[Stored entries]
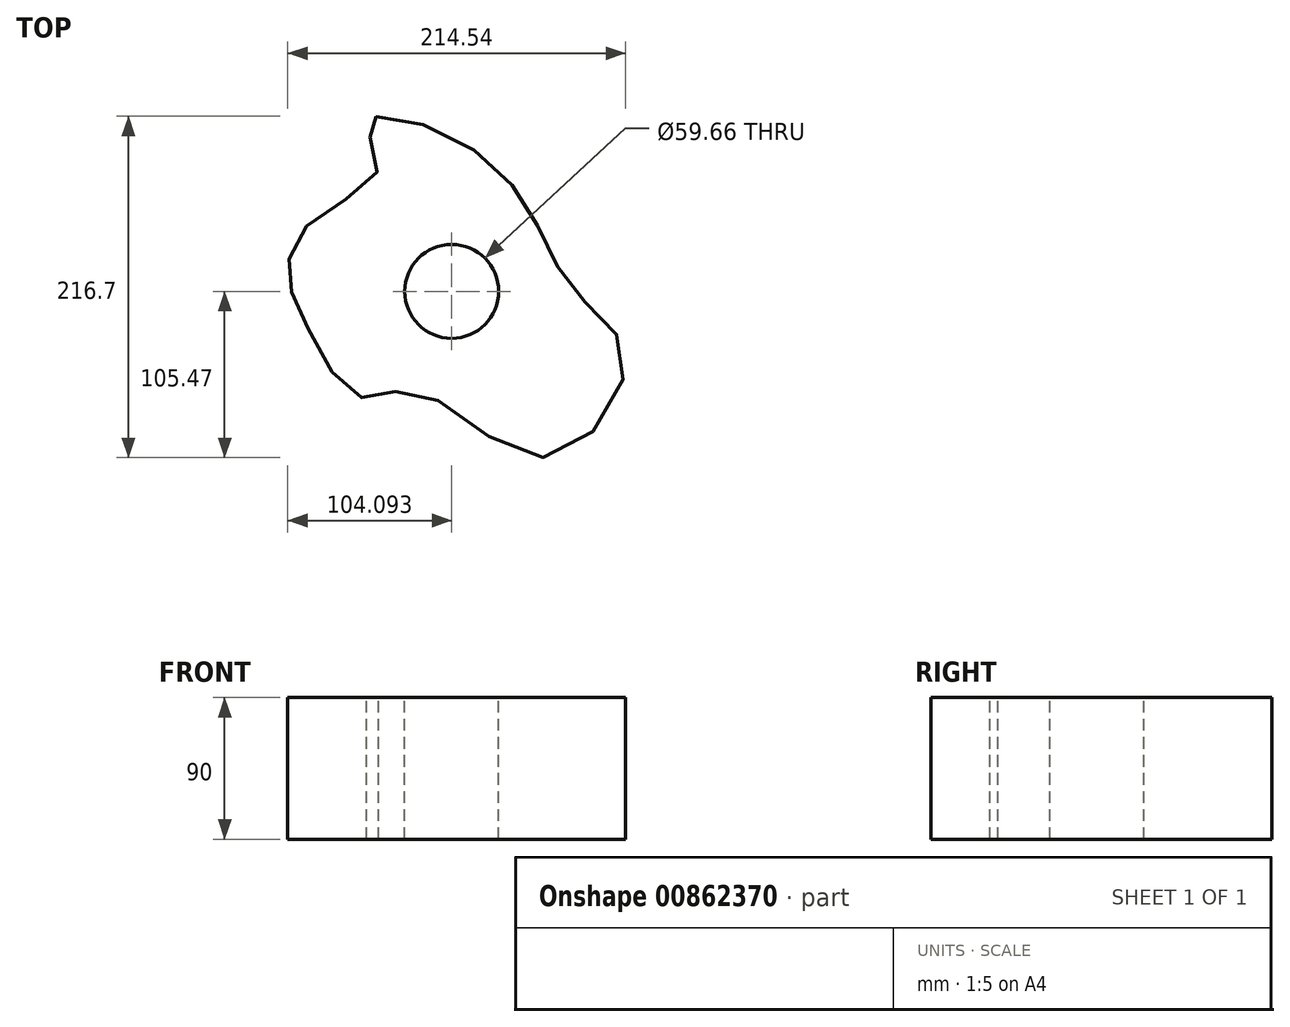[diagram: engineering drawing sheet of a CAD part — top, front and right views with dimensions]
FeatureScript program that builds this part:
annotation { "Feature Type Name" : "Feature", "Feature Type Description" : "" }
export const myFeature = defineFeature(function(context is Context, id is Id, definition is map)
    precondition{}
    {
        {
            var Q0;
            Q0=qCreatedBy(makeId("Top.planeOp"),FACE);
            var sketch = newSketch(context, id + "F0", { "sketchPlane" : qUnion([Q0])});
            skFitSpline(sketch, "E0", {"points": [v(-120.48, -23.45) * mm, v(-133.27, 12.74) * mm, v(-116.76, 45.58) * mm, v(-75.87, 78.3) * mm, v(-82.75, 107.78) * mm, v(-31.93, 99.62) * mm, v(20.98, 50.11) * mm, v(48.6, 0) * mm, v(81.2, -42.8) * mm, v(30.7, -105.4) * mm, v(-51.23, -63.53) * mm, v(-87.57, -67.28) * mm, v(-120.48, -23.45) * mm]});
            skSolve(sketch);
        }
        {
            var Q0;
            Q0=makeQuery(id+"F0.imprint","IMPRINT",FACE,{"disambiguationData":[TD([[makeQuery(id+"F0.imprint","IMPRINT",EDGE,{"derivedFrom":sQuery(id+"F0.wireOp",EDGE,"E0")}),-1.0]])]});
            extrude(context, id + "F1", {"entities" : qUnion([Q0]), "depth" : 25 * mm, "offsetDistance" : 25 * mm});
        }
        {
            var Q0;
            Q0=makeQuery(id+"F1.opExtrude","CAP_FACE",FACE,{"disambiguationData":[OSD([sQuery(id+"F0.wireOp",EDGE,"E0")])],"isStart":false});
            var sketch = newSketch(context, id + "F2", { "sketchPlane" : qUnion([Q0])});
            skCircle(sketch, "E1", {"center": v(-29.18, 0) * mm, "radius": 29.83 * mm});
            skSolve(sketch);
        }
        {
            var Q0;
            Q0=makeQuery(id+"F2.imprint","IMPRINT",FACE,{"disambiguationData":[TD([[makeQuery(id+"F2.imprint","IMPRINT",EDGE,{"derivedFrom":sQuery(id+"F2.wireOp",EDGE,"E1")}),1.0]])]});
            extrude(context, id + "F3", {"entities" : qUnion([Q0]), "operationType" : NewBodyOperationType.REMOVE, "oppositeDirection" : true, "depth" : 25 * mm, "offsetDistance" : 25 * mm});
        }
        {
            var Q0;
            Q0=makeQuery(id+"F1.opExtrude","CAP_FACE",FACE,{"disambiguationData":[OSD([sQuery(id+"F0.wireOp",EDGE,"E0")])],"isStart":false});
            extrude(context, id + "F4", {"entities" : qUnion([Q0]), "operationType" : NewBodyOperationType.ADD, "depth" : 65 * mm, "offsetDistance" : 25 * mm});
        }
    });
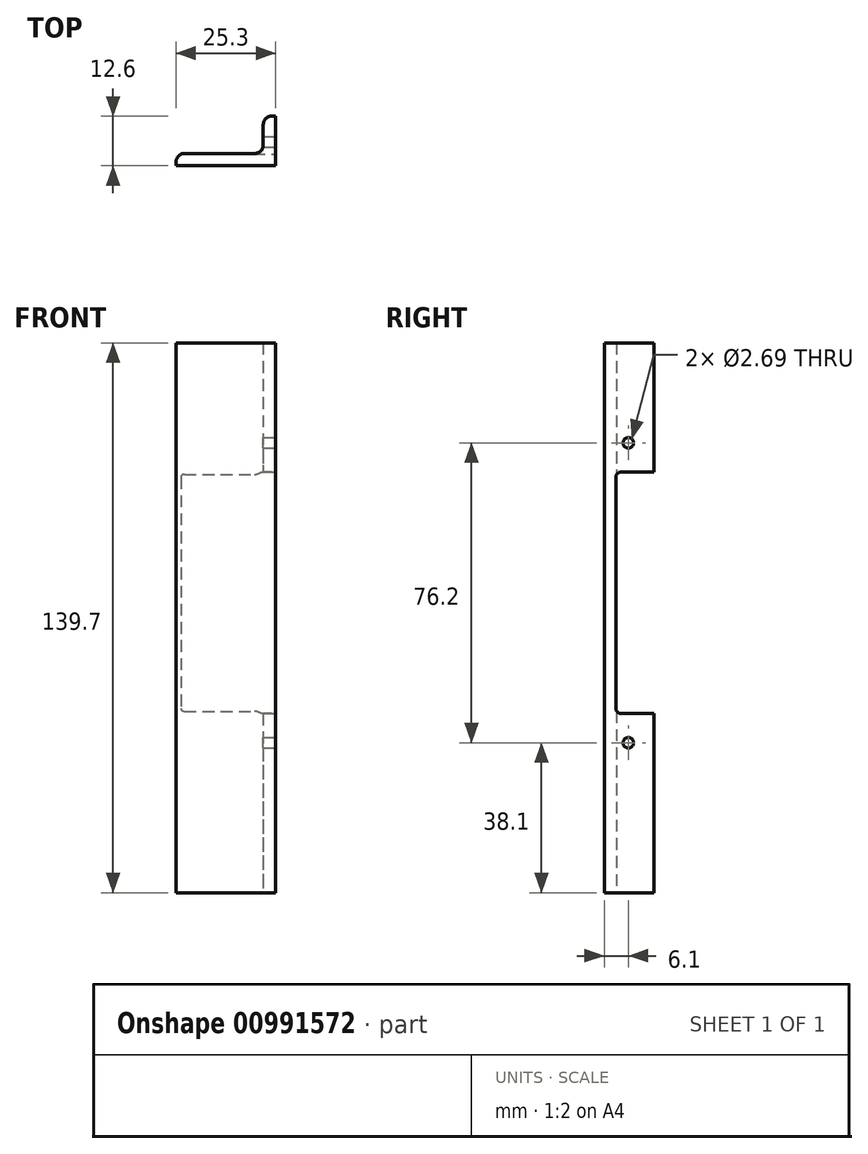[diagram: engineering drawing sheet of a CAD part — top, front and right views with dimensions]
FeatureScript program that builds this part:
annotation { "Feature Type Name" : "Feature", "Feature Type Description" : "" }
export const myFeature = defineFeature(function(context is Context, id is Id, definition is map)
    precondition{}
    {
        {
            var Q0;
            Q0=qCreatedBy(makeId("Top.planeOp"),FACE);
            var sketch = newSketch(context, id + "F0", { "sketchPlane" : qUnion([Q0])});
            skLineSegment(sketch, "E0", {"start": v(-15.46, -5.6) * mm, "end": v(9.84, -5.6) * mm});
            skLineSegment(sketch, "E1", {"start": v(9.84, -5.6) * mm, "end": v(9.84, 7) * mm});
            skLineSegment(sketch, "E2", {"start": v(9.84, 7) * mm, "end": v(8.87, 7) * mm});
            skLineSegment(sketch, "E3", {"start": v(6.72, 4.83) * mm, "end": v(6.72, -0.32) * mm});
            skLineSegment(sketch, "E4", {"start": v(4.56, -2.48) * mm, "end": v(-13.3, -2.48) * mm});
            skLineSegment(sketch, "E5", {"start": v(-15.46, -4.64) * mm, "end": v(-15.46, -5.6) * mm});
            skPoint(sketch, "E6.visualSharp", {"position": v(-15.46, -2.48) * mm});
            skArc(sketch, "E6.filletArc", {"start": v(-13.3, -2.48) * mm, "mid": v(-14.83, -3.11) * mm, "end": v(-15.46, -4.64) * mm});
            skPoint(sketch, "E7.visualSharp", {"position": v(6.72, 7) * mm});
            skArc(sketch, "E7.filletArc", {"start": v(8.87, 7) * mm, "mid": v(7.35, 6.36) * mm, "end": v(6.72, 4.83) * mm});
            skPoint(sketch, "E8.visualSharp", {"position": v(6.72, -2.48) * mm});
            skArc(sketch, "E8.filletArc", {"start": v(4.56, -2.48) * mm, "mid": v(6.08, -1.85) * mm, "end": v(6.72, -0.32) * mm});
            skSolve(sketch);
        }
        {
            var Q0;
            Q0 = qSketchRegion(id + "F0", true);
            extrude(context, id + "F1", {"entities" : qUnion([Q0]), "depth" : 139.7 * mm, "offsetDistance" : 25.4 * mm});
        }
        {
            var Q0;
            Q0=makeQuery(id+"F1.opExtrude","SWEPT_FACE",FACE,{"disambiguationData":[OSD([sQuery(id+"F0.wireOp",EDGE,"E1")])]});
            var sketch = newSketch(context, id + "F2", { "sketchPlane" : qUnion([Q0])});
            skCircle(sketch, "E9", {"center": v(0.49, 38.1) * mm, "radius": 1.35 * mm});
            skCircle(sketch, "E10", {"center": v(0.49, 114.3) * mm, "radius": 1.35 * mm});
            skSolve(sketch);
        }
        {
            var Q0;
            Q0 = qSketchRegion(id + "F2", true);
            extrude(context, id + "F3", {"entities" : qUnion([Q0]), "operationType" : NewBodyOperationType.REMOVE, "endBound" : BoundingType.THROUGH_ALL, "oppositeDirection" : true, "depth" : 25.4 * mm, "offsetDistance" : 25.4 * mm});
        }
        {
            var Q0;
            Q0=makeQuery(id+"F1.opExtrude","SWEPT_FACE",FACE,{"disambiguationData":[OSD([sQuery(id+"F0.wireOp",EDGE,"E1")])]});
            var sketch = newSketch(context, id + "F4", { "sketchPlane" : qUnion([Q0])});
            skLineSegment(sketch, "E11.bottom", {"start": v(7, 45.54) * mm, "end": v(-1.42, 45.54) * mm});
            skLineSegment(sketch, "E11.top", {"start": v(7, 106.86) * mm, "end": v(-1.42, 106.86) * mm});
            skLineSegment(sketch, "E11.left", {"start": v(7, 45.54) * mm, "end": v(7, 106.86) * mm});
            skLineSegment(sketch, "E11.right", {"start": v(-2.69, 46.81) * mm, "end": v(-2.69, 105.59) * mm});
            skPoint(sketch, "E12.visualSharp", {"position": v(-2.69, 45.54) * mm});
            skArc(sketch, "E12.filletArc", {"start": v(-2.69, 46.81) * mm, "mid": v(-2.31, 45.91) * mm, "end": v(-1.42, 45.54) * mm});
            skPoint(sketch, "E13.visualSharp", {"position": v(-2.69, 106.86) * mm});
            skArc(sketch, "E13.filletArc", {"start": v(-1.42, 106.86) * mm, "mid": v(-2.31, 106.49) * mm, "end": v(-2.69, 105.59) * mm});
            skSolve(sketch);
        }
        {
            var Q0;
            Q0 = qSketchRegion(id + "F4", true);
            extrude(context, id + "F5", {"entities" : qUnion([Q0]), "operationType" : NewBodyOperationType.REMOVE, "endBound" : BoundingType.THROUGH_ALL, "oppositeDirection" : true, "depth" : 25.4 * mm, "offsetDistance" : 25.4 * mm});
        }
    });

Work to do> Please find each line in the material above that contains the word "radius" and copy every such line. The match is case-sensitive.

Correct answer>
            skCircle(sketch, "E1", {"center": v(-29.18, 0) * mm, "radius": 29.83 * mm});
            skCircle(sketch, "E9", {"center": v(0.49, 38.1) * mm, "radius": 1.35 * mm});
            skCircle(sketch, "E10", {"center": v(0.49, 114.3) * mm, "radius": 1.35 * mm});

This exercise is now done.